* _Written request_
Copy every line of the records below word for word, leaving out the pictures.

______________________________

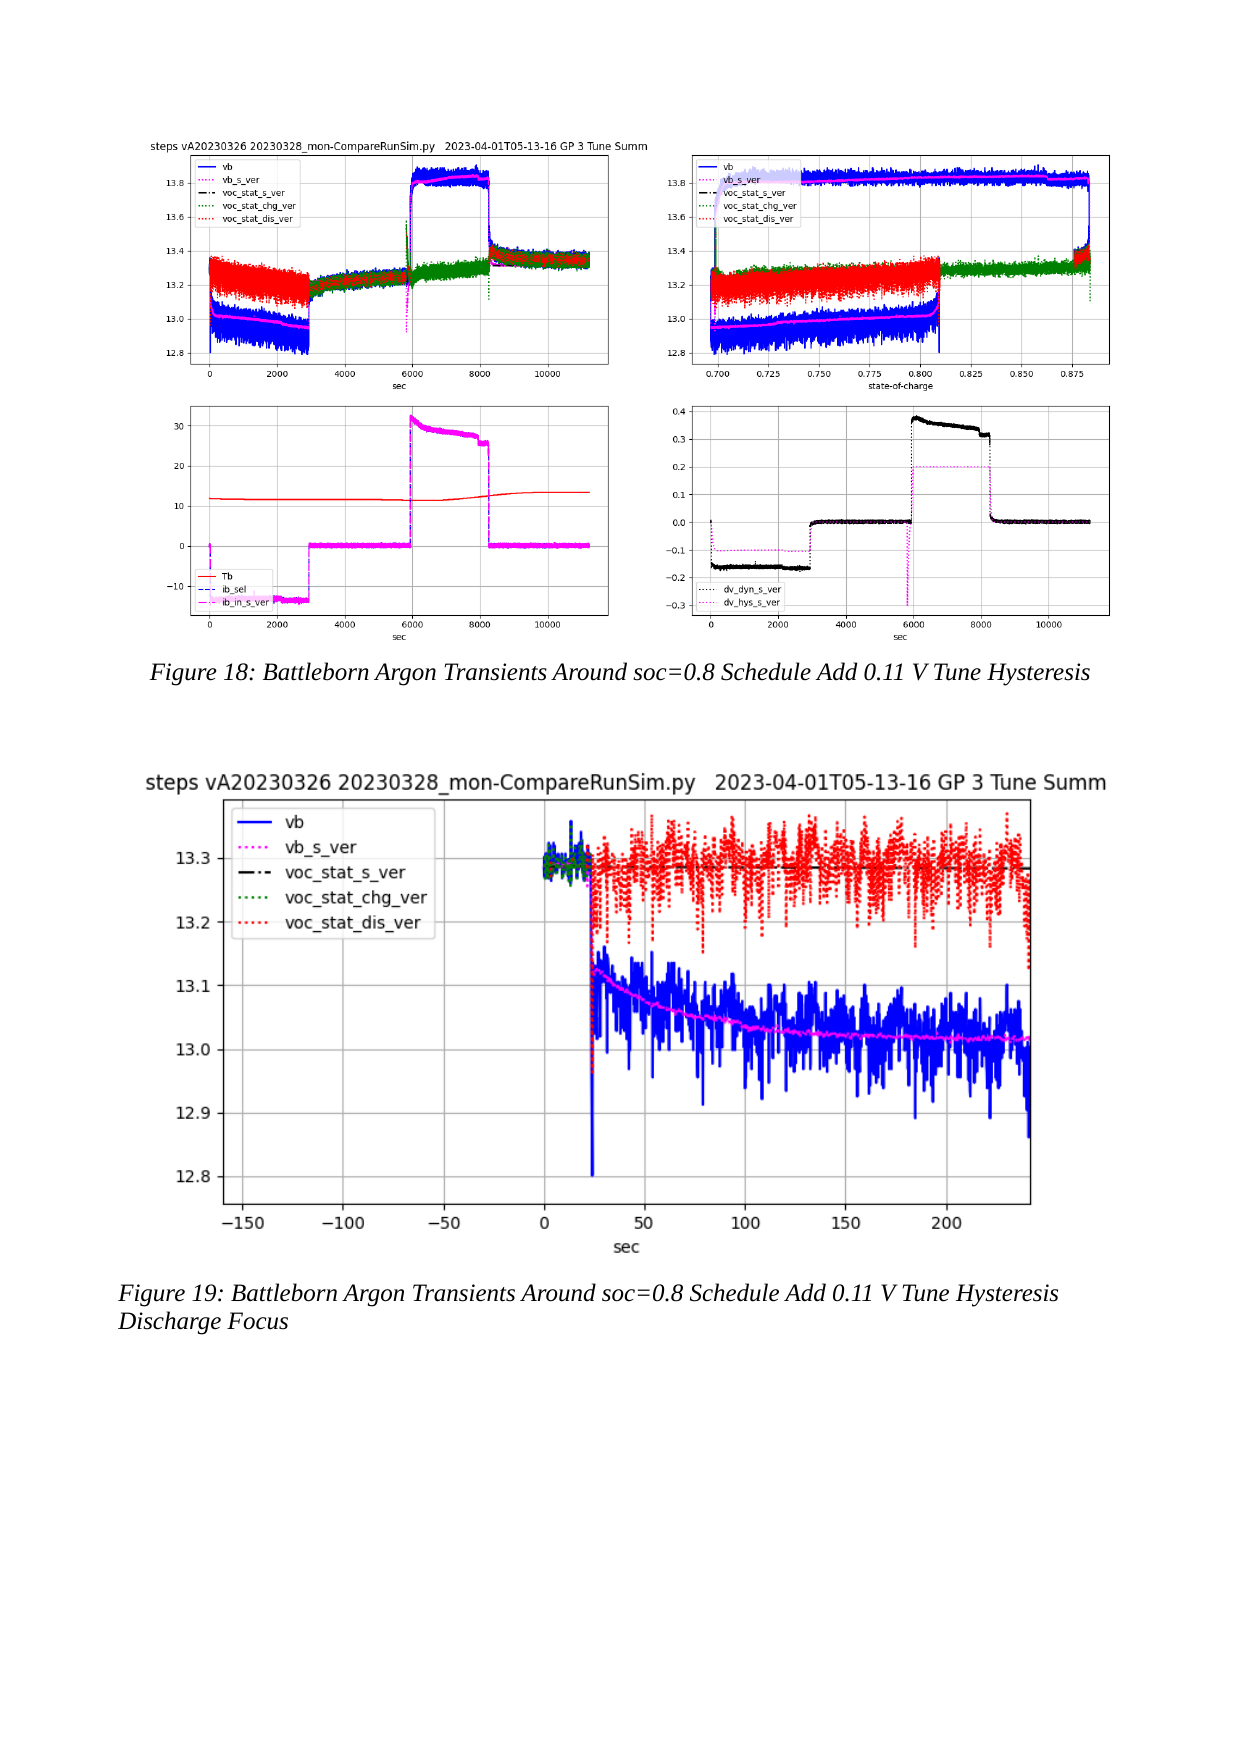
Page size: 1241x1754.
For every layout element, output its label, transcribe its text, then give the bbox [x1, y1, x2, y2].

picture [118, 748, 1122, 1278]
text Figure 19: Battleborn Argon Transients Around soc=0.8 Schedule Add 0.11 V Tune Hysteresis Discharge Focus [118, 1278, 1122, 1335]
text Figure 18: Battleborn Argon Transients Around soc=0.8 Schedule Add 0.11 V Tune Hysteresis [118, 131, 1122, 685]
picture [126, 118, 1131, 657]
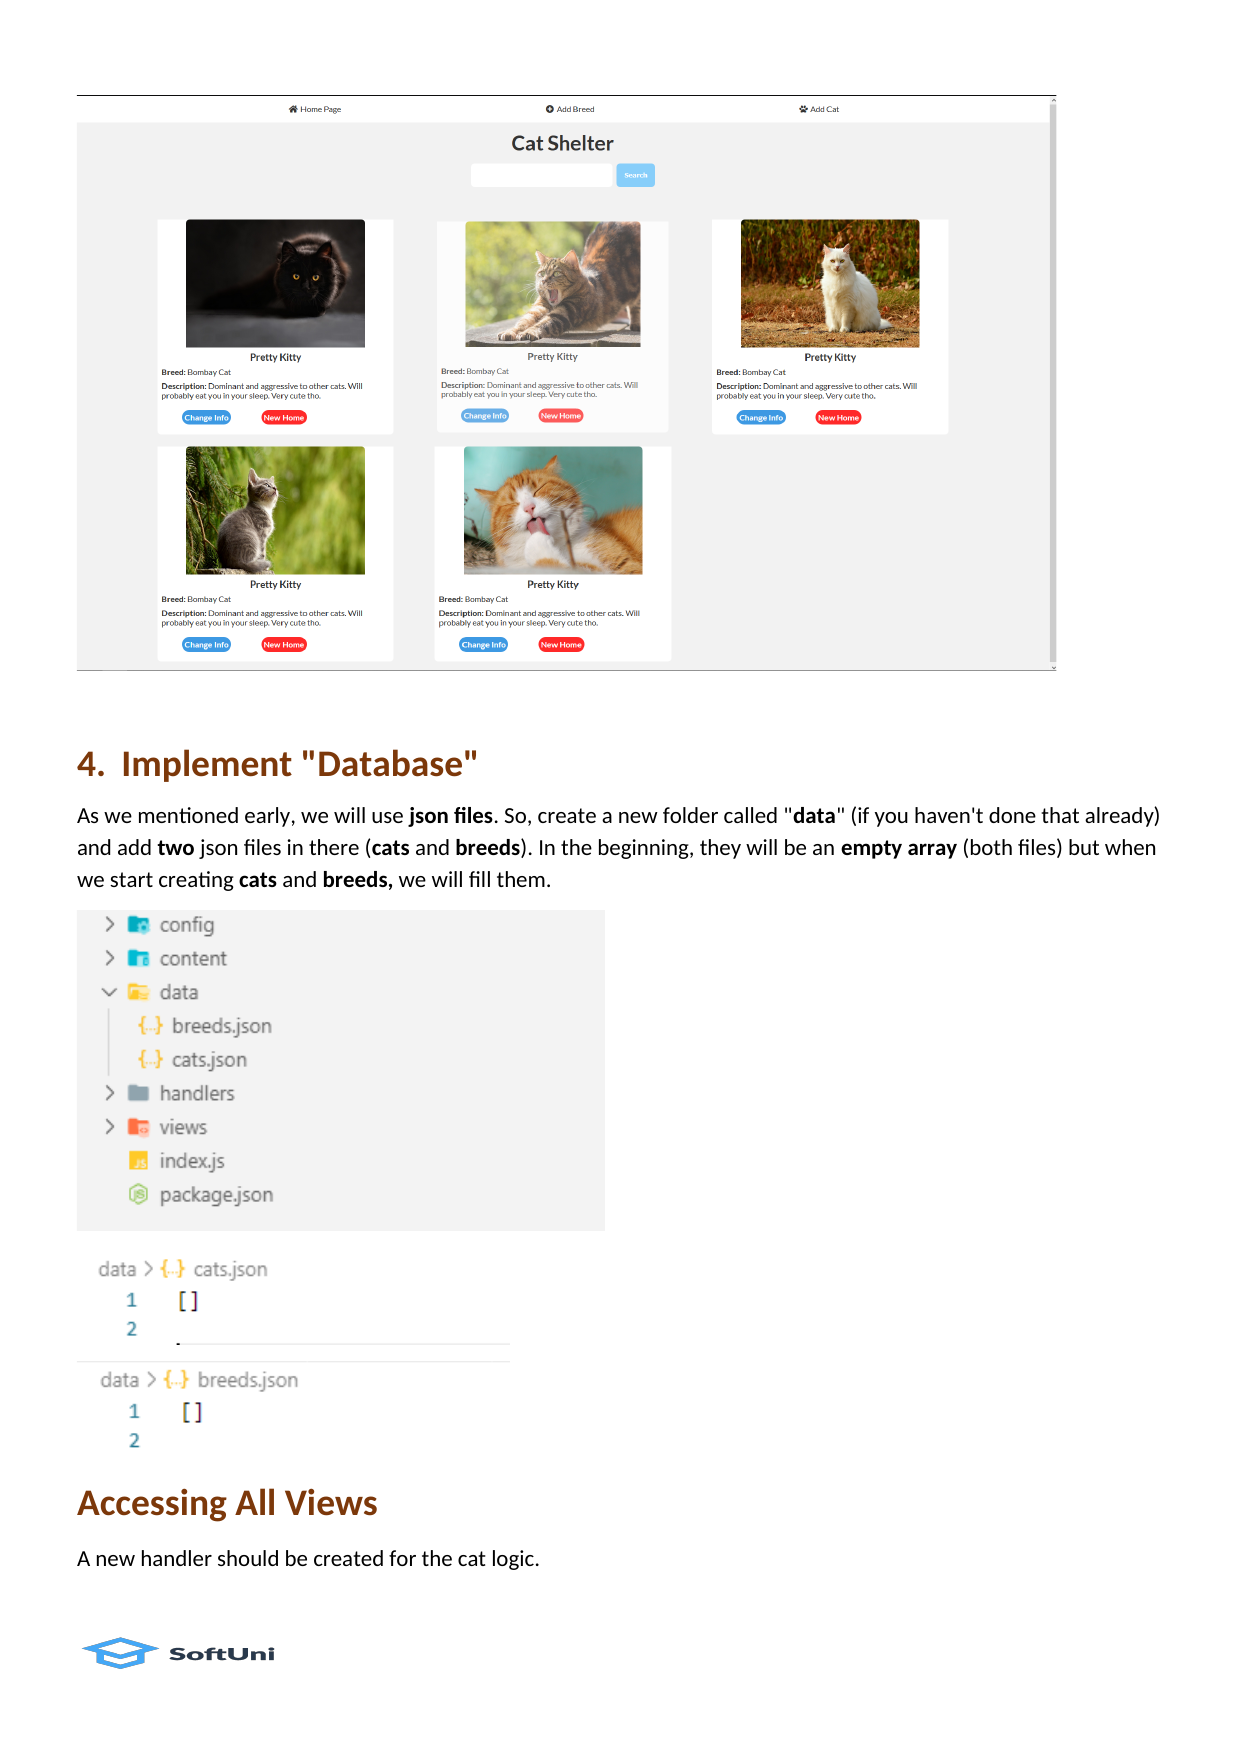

______________________________

* _Complete output_
Page size: 1241x1754.
For every layout element, output its label, transcribe its text, then give the bbox [x1, y1, x2, y2].

picture [118, 748, 1122, 1278]
text Figure 19: Battleborn Argon Transients Around soc=0.8 Schedule Add 0.11 V Tune Hysteresis Discharge Focus [118, 1278, 1122, 1335]
text Figure 18: Battleborn Argon Transients Around soc=0.8 Schedule Add 0.11 V Tune Hysteresis [118, 131, 1122, 685]
picture [126, 118, 1131, 657]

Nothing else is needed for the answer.